А вот в Полисе-2 Западный Зелёный был ярче. Он постоянно светился дерзким янтарным, осенне-золотистым блеском – даже когда на дворе стояла весна. Почти круглый год по откосам пестрели одуванчики – лёгкие и воздушные в апреле, плоские, словно приколотые к земле шляпки, в октябре. Кроме того, вокруг перегона во втором Полисе всегда светились окна – рубиновые, зелёные, золотые… Об этом я думал всякий раз, проезжая в мимо в сумерки; это было слишком красиво, чтобы не замечать. А в первом Полисе светящихся окон было меньше…
Ещё одним различием был городской фон. Весь первый Полис, как и первый открытый перегон, был чище и тише. Почти все передряги, в которые я ввязывался, приходились на другую сторону. Даже та жуткая ночная прогулка Веника состоялась в Полисе-2. Кроме того, в Полисе своего детства я нередко встречал в монорельсе детей. Во втором Полисе монорельс был мрачнее, и даже под сияющими эстакадами торопились или прогуливались лишь взрослые; никаких мальчишек и девчонок. Во втором Полисе вообще было мало детворы. Раньше, в детстве, я часто видел ровесников: мальчишек с громадными хоккейными сумками за руку с отцами или девочек, прилепившихся к матерям и бабушкам. По другую сторону Полиса я замечал только редких настороженных школяров по двое, по трое и почти никогда – поодиночке.
И всё-таки этот, второй, Полис был ярче, звонче. Здесь всё сияло, грохотало, спешило, двигалось и светилось.
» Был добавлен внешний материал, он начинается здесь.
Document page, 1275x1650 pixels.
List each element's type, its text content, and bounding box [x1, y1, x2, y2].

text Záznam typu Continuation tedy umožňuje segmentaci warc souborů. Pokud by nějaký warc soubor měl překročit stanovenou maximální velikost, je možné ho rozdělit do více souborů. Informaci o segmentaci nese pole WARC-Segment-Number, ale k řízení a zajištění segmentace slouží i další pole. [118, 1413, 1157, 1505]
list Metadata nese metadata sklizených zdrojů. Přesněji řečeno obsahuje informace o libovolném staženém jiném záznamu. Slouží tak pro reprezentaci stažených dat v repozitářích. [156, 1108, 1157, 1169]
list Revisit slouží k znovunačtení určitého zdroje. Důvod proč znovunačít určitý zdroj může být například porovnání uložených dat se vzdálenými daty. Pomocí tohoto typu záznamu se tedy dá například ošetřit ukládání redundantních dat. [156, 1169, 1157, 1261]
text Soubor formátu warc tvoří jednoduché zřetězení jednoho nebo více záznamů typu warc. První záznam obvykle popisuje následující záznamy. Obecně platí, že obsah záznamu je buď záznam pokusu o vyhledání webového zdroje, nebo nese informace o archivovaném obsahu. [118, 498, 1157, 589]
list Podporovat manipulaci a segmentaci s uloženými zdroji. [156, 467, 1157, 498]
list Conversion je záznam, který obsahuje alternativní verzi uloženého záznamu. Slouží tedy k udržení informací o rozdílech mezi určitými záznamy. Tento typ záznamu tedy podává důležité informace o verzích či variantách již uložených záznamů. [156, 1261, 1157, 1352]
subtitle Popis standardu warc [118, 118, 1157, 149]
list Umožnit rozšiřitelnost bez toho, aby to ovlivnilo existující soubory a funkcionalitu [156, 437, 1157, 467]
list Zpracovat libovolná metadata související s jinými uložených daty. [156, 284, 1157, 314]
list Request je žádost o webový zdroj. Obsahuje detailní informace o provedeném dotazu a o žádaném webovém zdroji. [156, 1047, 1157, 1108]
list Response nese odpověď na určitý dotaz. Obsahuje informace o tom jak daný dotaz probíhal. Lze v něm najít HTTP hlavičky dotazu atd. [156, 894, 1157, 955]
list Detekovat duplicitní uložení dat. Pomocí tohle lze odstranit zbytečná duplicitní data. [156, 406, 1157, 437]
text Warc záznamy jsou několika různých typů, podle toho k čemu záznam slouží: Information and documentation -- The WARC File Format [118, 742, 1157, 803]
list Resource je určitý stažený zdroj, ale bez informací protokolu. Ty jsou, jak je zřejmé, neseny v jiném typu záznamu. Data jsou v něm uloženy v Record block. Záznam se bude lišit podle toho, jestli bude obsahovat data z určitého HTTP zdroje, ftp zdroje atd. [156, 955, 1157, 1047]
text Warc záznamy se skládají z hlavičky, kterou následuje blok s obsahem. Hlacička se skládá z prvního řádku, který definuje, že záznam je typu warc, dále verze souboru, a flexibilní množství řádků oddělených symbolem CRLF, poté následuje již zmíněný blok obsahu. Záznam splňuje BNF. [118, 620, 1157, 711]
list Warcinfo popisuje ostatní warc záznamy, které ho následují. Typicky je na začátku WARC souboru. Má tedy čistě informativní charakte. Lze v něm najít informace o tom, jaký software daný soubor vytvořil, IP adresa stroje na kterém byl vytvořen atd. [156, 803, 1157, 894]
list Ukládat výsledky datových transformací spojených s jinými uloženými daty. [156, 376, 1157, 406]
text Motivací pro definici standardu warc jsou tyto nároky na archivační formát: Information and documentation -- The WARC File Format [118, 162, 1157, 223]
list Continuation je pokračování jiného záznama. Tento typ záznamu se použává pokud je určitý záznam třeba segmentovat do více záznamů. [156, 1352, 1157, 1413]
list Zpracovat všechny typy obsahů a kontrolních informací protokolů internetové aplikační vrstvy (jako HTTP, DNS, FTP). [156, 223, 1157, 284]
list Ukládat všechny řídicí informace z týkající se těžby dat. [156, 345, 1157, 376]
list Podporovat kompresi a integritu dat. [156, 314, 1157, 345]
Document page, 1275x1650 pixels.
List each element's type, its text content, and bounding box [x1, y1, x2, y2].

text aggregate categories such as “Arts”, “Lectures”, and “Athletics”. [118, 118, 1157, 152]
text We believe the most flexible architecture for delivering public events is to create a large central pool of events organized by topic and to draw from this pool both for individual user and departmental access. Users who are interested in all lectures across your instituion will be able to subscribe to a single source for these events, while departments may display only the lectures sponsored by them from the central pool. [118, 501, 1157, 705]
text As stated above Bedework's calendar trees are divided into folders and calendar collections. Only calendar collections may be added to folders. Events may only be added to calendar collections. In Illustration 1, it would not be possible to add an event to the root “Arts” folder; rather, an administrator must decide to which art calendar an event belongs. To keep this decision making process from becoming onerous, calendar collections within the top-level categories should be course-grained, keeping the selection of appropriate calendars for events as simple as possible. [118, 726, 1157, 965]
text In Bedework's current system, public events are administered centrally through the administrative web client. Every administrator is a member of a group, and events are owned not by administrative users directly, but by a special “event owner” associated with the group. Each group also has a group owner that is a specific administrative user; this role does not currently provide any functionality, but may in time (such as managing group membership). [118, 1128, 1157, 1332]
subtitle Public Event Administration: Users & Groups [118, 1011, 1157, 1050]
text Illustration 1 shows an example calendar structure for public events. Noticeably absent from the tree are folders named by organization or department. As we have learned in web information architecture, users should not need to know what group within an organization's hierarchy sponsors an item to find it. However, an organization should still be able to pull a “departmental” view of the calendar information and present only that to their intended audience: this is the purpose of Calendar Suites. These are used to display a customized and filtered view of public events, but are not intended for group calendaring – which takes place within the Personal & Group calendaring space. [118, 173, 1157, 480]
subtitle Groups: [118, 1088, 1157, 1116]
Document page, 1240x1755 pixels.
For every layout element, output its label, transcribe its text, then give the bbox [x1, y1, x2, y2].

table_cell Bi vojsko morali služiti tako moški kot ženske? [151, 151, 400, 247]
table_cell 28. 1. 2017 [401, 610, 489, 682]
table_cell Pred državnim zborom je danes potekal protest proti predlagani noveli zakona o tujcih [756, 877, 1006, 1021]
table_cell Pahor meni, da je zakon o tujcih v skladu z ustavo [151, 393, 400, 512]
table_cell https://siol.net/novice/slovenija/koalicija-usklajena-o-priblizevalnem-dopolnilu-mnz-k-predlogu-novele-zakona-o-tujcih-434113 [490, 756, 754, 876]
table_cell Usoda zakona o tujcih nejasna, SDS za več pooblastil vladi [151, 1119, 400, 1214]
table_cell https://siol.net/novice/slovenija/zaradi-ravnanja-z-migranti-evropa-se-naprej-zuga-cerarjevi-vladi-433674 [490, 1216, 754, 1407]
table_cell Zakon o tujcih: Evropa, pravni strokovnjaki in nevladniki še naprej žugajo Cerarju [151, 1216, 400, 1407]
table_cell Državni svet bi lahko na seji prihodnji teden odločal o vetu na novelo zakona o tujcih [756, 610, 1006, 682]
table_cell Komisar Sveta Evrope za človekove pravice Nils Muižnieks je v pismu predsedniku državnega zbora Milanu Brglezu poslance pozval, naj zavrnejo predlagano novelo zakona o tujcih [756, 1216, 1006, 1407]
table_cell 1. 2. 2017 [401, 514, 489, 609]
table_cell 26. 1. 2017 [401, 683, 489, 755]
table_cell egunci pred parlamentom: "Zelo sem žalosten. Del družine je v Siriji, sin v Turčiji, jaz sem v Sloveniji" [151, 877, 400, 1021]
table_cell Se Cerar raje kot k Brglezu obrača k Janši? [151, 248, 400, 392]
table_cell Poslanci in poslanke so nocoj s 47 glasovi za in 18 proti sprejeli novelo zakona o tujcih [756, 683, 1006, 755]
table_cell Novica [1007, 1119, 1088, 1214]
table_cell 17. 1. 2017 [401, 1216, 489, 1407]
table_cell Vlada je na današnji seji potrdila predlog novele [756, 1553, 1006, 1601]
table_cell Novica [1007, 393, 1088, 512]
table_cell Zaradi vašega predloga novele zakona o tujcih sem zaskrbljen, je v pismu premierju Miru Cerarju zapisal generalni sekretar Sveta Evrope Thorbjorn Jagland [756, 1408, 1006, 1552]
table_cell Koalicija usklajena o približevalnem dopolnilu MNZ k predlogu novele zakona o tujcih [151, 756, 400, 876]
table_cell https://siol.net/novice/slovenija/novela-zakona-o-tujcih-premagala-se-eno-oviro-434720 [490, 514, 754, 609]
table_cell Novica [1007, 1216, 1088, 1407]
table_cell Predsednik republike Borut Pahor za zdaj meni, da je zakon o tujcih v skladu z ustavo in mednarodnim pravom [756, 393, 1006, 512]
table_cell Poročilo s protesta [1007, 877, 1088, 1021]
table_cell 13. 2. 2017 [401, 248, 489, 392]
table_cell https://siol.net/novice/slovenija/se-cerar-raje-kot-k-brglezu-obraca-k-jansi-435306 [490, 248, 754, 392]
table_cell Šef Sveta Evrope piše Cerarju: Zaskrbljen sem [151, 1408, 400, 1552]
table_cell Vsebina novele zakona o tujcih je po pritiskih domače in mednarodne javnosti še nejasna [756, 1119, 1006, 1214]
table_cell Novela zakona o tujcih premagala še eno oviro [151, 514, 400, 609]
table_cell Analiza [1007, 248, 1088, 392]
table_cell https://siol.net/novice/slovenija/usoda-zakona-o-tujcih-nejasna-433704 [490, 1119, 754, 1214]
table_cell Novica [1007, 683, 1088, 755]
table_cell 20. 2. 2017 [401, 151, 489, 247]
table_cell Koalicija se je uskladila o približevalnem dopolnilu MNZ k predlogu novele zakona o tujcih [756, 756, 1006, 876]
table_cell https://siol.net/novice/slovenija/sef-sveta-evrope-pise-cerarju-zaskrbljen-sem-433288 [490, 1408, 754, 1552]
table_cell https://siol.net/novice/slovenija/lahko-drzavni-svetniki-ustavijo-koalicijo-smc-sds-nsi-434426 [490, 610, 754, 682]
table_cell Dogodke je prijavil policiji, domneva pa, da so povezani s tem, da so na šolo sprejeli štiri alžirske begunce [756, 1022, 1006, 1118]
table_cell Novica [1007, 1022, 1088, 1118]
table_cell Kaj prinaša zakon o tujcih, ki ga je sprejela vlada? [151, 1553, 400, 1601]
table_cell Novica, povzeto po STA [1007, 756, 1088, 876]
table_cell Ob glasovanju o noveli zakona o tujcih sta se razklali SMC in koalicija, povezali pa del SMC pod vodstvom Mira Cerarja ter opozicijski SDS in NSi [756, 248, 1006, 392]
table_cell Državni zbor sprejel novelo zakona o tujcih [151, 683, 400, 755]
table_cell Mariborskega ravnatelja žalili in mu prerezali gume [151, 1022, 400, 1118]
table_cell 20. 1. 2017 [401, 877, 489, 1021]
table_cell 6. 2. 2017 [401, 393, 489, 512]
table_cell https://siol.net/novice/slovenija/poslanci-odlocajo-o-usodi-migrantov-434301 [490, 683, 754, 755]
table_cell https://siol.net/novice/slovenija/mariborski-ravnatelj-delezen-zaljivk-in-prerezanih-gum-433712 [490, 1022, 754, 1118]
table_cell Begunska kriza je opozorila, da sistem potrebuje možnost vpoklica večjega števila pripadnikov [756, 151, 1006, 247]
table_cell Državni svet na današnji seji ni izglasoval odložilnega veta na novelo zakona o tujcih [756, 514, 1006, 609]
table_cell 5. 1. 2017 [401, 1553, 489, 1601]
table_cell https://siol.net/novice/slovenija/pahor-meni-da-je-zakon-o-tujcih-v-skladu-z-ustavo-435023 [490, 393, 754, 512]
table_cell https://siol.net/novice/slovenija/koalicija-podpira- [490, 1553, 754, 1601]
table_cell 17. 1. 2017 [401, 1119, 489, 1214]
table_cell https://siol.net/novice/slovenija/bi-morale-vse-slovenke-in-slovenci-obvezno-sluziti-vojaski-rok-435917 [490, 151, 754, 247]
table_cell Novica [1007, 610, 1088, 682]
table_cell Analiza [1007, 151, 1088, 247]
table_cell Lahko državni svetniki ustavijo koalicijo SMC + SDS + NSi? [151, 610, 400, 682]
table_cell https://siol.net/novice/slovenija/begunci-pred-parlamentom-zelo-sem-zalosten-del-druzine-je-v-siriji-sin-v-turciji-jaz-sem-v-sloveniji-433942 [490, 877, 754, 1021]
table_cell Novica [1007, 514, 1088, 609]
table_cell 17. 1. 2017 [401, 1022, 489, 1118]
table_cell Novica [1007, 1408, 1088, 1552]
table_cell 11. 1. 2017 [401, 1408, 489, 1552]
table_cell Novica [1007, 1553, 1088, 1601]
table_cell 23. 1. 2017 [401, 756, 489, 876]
Словно промыли стёкла, сквозь которые я смотрел на мир. Тут было больше цветов, больше зелени, больше солнца – тут было больше оттенков. Помню, как однажды я зашёл в чайно-кофейную лавку под названием «Перловка», ту, что очень любила мама. И остановился у витрины, остолбенев. Вместо привычной скромной полки с несколькими сортами арабики на всю стену раскинулась целая гамма кофейных тонов: от насыщенно-коричневых до золотистых и песочного цвета зёрен.
Но пахло – пахло как в детстве. Как шоколад «Кофе с молоком»…
По какую сторону я был? Я не мог сказать точно, даже самому себе. Не мог.
Глава 28
Слабоумие и отвага
Я сумел загнать страх подальше глубоким глотком – аж разыкался от этого. Веник, видя, что я пришёл в себя, отпустил мой локоть. В гуле и гудении тоннеля я различил его голос – ласковый и тихий. Удивился: кажись, не время нежностей… Поднял глаза и понял: что-то не то. Его лицо крайне контрастировало и с лаской, и с нежностью.
Друг снова раскрыл рот, и на этот раз фраза прозвучала куда твёрже и громче. Но слов я всё равно не разобрал. Зато уж когда Веник гаркнул в третий раз, у меня заложило уши.
– Тепловизор доставай, дурень!
Хлопая по карманам непривычного костюма ликвидатора, я щупал непонятные упругие перепонки, фольговые вставки и матерчатые гармошки на сгибах. Наконец обнаружил твёрдый шарик с выдвижным локатором. Вытащил на свет и перебросил Венику. Тот сразу выставил локатор, раскатил на всю мощь и, выставив перед собой, принялся дико вращаться вокруг себя.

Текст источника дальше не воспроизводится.